Sam planted both hands on his desk and leaned forward.
"Raise hell."
Dean, Sam and Ash
"You turned the mad minions loose?"
"Yep."
"Dude, we ready?"
"Let's do the impossible."
"So dramatic, Sammy. Wait for it…"
There was a bang several decks above and the thud of security feet materializing on the transporter pad before running off after alpha shift.
"Right. Down the garbage chute," Dean said with a flourish, holding the door open.

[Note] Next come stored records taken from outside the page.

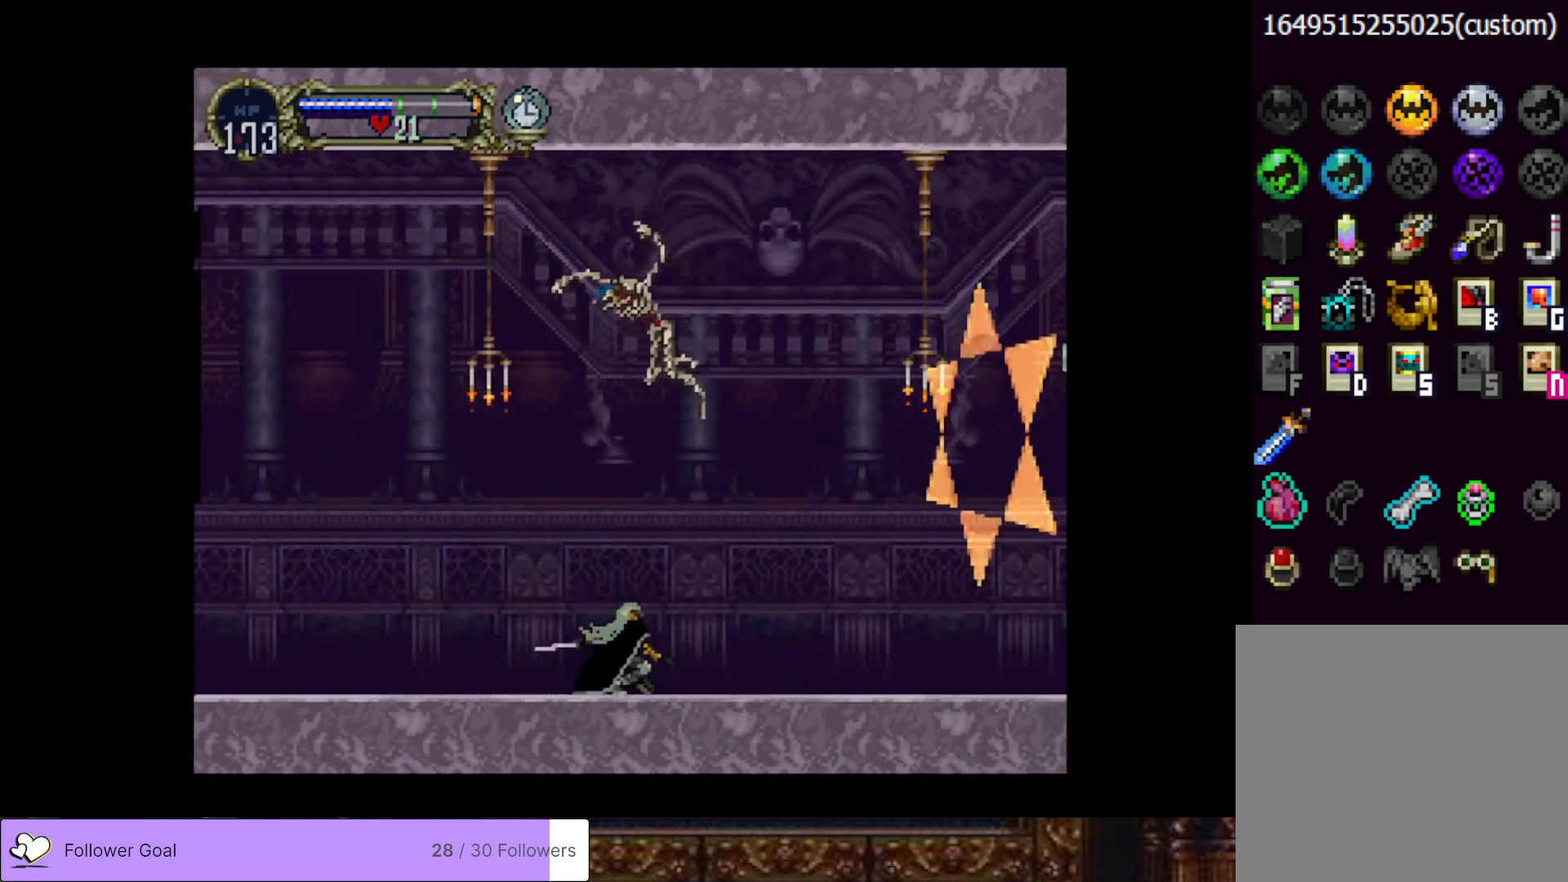
{"buttons": ["DPAD_RIGHT"], "right_stick": "center", "events": [[200, "DPAD_RIGHT", "up"], [217, "DPAD_LEFT", "down"], [267, "CROSS", "down"], [351, "SQUARE", "down"], [417, "DPAD_LEFT", "up"], [451, "CROSS", "up"], [467, "SQUARE", "up"], [501, "DPAD_RIGHT", "down"]]}
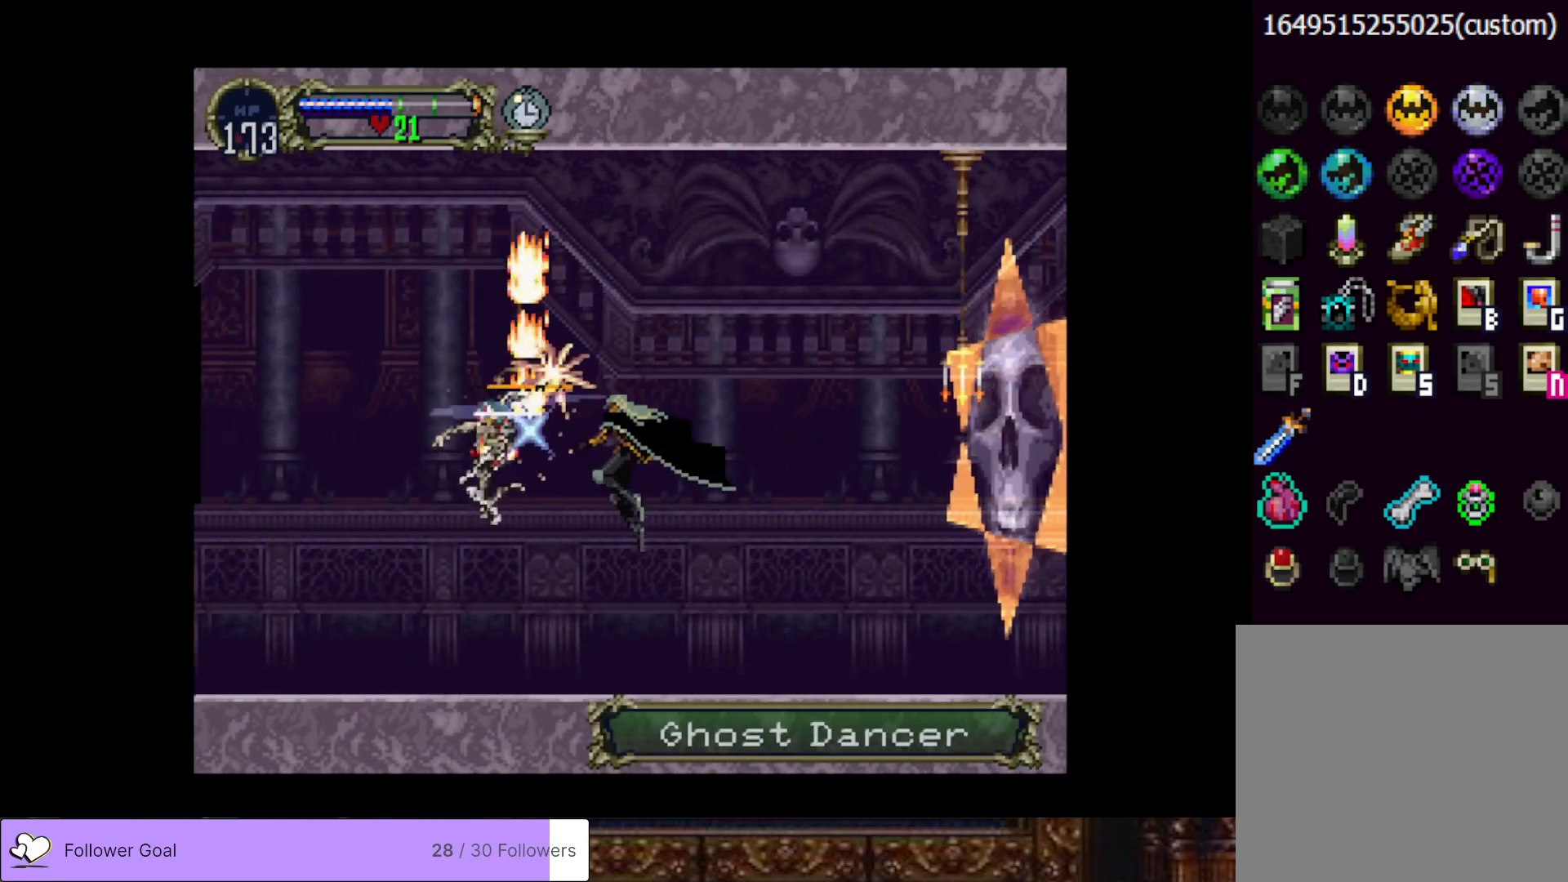
{"buttons": ["DPAD_RIGHT"], "right_stick": "center", "events": []}
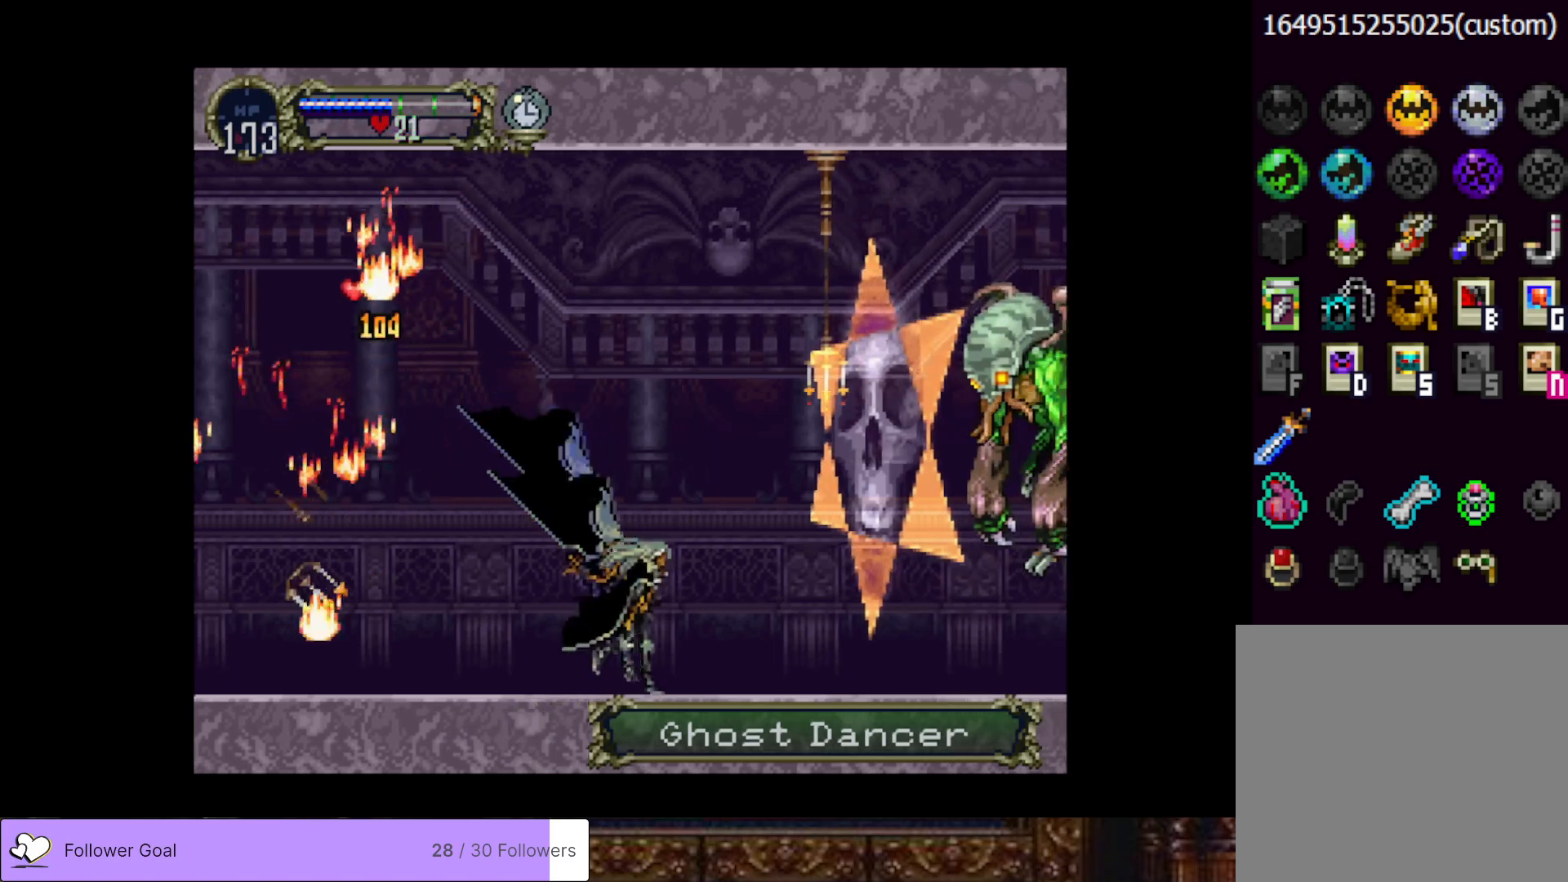
{"buttons": ["DPAD_RIGHT"], "right_stick": "center", "events": []}
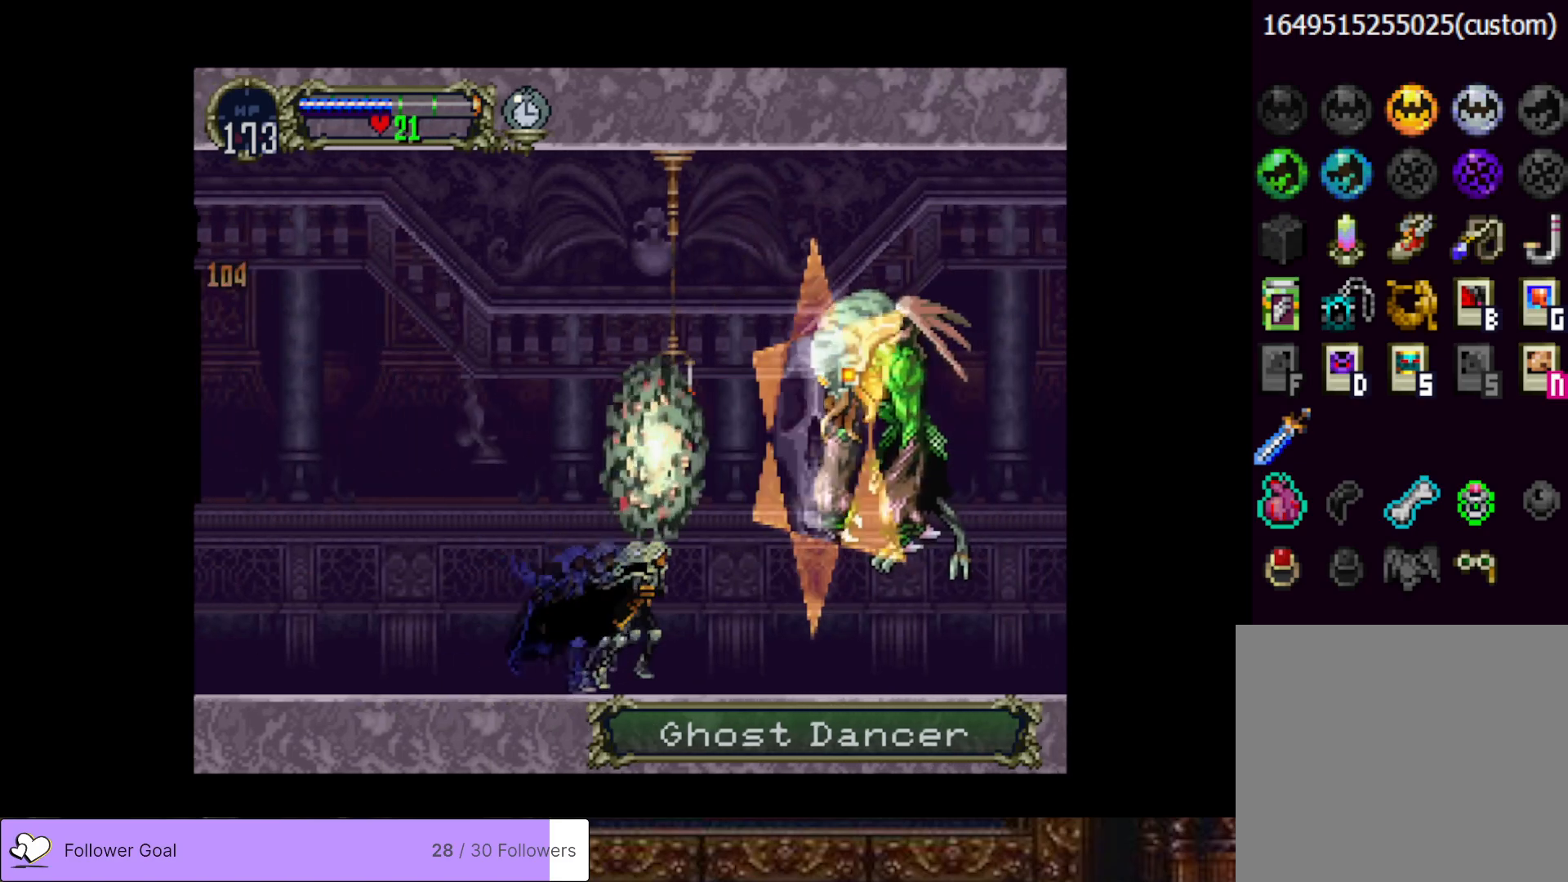
{"buttons": ["CROSS", "SQUARE"], "right_stick": "center", "events": [[200, "CROSS", "down"], [217, "DPAD_RIGHT", "up"], [267, "SQUARE", "down"], [333, "CROSS", "up"], [367, "SQUARE", "up"], [417, "CROSS", "down"], [467, "SQUARE", "down"]]}
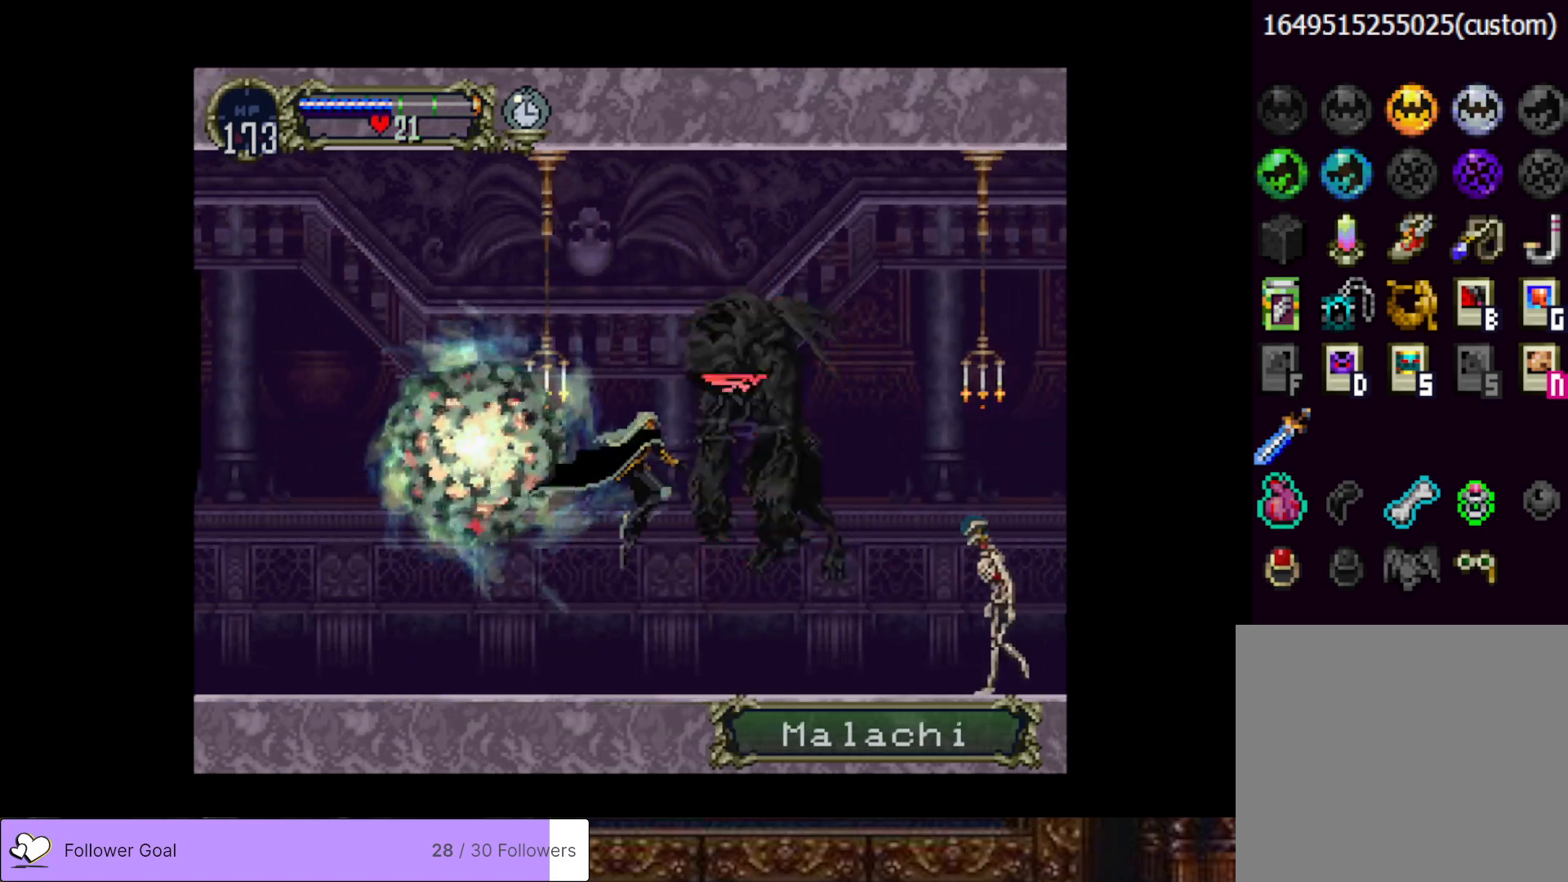
{"buttons": ["DPAD_LEFT"], "right_stick": "center", "events": [[67, "CROSS", "up"], [67, "SQUARE", "up"], [150, "SQUARE", "down"], [250, "SQUARE", "up"], [284, "DPAD_LEFT", "down"]]}
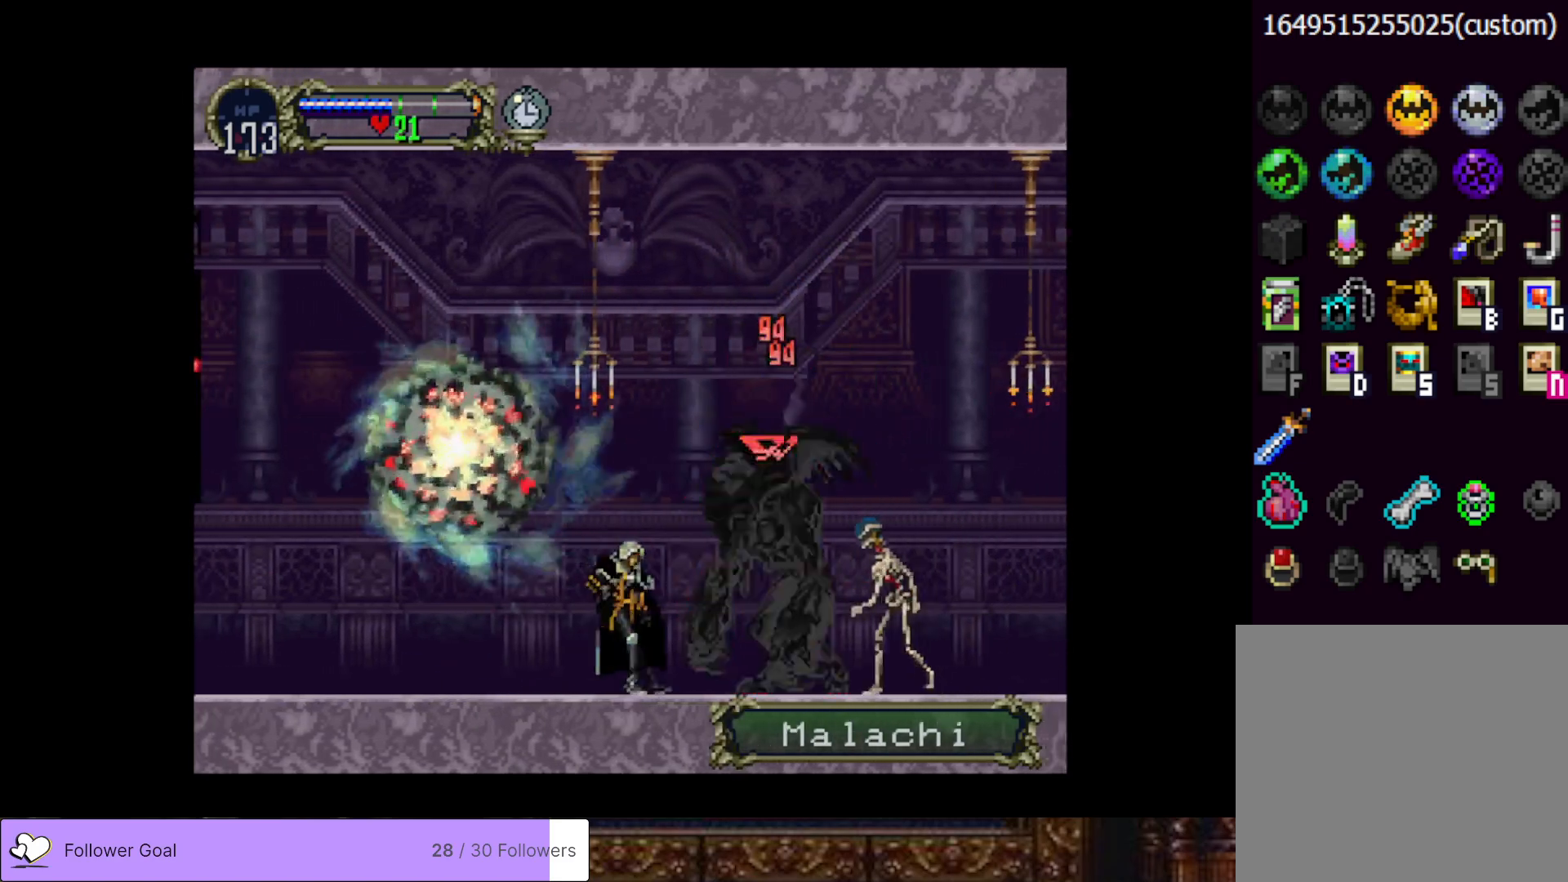
{"buttons": ["CROSS"], "right_stick": "center", "events": [[150, "DPAD_LEFT", "up"], [200, "DPAD_RIGHT", "down"], [267, "CROSS", "down"], [300, "DPAD_RIGHT", "up"], [300, "SQUARE", "down"], [400, "CROSS", "up"], [400, "SQUARE", "up"], [483, "CROSS", "down"]]}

"I hate you so much," Sam grumbled, wriggling his big frame into the hole in the wall. Bobby had redesigned this particular chute just for situations such as this although it wasn't exactly what you'd call regulation. At all. In fact, it was downright illegal.
And it stank.
Sam landed with a dusty 'oof' at the bottom, landing on a pile of old Earth mattresses. Apparently Bobby thought the antique approach funny. He rolled out of the way just in time, his brother clearly aiming to hit Sam like a bulldozer. Ash slid down a few seconds later. "Just missed a patrol. Their uniforms are pink now, by the way. Alpha shift seems to be having fun."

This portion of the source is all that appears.